Sanat yolculuğum, filozof John Locke’un Tabula Rasa (boş levha) anlayışıyla başladı. İnsan zihninin doğuştan boş olduğunu ve yaşam boyunca deneyimlerle şekillendiğini savunan bu düşünce, beni kimlik, toplum ve bireysellik üzerine derin bir sorgulamaya itti. Descartes’in doğuştan gelen bilgi ve sezgilere vurgu yapan görüşüyle birleştiğinde, zihnimizin hem genetik miras hem de toplumsal etkilerle biçimlendiğini fark ettim.
Sanatım, bireyin bu kalıpların ve kodların farkına vararak kendi “özgün Ben”ini keşfetme sürecini yansıtıyor. Toplumun dayattığı doğrulara sıkışmış birey, kendi iç sesini duyduğunda gerçek dönüşüm başlıyor. Resimlerimde, bu uyanış anını ve sonrasındaki özgürleşme yolculuğunu anlatıyorum. Kendini tanıma, bireysel dönüşüm ve özgün kimlik arayışı, eserlerimin temelini oluşturuyor.

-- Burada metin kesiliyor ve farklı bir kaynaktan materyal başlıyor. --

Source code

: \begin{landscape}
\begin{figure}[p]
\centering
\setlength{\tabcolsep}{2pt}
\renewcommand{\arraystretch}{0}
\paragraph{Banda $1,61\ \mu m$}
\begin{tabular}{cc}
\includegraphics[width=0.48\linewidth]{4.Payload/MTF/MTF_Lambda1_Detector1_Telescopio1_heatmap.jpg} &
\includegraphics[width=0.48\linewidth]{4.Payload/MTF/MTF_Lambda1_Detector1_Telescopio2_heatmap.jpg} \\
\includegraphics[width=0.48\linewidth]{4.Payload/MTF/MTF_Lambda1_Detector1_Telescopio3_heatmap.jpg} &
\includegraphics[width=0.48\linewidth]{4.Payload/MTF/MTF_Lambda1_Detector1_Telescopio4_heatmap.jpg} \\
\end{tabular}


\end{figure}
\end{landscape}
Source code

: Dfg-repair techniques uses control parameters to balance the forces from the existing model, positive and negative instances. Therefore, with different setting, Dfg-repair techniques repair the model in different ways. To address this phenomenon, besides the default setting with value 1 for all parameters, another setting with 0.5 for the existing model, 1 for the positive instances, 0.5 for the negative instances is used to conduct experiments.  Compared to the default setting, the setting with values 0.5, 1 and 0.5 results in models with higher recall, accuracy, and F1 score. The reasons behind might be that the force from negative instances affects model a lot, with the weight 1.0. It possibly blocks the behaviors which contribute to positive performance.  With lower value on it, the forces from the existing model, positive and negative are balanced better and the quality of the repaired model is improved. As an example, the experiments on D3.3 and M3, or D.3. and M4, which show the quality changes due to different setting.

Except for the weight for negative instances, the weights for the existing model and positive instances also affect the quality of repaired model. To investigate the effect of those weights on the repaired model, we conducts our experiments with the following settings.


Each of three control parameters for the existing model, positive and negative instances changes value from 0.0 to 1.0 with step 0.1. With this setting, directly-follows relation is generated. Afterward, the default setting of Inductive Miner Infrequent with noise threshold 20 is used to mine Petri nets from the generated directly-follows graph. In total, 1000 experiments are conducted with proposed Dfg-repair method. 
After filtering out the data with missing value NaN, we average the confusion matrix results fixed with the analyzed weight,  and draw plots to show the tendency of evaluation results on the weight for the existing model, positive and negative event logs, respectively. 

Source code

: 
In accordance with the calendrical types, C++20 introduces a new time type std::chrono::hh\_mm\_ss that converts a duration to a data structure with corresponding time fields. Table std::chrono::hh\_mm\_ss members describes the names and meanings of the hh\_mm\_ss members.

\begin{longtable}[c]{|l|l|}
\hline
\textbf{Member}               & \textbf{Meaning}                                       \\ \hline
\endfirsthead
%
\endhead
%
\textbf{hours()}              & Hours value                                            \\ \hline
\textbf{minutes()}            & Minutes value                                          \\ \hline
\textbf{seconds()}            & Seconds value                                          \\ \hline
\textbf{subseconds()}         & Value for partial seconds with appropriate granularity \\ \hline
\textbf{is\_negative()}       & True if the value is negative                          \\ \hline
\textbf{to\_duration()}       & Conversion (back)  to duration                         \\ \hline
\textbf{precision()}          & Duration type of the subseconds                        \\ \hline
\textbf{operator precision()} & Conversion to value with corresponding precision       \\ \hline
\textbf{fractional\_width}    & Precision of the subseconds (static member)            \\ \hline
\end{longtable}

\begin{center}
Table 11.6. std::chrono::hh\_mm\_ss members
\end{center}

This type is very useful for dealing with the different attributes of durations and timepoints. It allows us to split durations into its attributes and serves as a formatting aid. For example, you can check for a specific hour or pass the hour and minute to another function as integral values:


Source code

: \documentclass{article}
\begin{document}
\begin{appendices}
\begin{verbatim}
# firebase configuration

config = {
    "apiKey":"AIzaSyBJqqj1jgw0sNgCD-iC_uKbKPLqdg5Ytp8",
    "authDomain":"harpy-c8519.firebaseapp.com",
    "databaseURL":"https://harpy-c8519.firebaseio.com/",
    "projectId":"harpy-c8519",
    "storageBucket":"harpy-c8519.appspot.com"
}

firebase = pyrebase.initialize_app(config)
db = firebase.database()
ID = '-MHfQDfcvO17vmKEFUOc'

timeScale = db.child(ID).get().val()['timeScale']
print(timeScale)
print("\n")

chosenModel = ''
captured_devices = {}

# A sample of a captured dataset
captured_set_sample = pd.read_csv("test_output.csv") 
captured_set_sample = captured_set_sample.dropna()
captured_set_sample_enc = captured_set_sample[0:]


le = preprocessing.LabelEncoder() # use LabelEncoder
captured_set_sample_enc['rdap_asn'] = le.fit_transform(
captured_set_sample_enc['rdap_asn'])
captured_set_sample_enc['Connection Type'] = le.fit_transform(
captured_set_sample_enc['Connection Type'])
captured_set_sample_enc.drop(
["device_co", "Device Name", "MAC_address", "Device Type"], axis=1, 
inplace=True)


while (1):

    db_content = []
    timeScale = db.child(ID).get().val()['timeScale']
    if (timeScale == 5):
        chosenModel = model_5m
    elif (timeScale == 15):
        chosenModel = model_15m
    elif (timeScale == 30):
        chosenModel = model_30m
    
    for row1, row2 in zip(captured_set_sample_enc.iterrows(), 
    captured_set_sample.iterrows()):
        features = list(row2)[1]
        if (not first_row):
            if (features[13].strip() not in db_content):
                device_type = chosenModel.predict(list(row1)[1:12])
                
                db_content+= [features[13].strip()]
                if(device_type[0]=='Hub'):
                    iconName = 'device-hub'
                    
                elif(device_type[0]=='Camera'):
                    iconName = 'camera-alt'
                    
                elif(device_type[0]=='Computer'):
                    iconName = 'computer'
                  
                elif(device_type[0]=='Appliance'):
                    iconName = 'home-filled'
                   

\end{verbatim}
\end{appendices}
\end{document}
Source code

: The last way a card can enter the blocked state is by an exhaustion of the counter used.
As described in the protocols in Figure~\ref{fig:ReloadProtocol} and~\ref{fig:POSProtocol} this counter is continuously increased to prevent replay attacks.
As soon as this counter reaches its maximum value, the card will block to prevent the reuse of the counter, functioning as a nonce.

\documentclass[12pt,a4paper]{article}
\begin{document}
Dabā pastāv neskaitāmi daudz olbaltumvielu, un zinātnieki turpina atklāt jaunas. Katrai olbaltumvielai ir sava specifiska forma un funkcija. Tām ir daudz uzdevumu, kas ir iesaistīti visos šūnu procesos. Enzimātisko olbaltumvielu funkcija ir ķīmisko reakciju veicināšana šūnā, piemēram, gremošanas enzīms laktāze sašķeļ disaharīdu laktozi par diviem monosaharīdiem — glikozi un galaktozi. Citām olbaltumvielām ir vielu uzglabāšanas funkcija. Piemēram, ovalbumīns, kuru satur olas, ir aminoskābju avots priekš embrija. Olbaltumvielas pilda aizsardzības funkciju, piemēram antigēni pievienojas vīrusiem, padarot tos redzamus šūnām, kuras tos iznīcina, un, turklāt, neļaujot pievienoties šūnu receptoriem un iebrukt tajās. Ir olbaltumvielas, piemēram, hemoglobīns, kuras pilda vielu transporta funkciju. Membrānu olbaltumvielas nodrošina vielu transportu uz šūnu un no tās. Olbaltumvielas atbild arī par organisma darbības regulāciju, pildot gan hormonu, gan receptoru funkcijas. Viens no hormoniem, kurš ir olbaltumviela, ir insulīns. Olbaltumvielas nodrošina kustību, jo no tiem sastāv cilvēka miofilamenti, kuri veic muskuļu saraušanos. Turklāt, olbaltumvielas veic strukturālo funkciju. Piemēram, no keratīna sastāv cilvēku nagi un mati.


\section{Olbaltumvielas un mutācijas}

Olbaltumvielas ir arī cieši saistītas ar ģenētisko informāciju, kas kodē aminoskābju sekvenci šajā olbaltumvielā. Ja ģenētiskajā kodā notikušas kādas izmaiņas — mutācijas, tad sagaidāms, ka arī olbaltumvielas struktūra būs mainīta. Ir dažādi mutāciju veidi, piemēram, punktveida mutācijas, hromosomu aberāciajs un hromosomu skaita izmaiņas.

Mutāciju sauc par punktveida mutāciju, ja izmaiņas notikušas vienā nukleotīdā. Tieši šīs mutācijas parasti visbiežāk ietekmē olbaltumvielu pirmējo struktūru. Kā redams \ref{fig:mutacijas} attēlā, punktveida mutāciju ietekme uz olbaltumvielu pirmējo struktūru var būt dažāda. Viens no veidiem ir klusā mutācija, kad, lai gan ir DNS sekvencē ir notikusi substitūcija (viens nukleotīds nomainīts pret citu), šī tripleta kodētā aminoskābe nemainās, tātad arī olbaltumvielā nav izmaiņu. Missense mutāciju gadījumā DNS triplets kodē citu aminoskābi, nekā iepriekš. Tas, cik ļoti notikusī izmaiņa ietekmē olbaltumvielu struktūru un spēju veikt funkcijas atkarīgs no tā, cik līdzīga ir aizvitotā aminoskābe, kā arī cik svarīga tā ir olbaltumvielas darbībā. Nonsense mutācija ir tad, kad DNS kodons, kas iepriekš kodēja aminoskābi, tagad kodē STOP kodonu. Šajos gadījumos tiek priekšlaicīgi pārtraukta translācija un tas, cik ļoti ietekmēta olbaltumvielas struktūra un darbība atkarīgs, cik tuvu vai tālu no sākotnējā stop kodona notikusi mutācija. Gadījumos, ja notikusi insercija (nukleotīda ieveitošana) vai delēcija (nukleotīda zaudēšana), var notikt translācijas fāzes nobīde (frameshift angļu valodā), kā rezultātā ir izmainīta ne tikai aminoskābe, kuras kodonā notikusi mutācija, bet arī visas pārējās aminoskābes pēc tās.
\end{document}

Sokrates’in “Kendini tanı, evreni de tanırsın” sözüne yürekten inanıyorum. Çünkü insan, ancak kendi iç dünyasını tanıdığında hem dünyayı hem de yaşamı daha derin bir farkındalıkla kavrayabilir.
Bu serideki her eser, kendi kimliğini keşfetmeye cesaret eden, toplumsal normları sorgulayan ve özgür ruhunu açığa çıkaran bireylerin hikâyesine ışık tutuyor.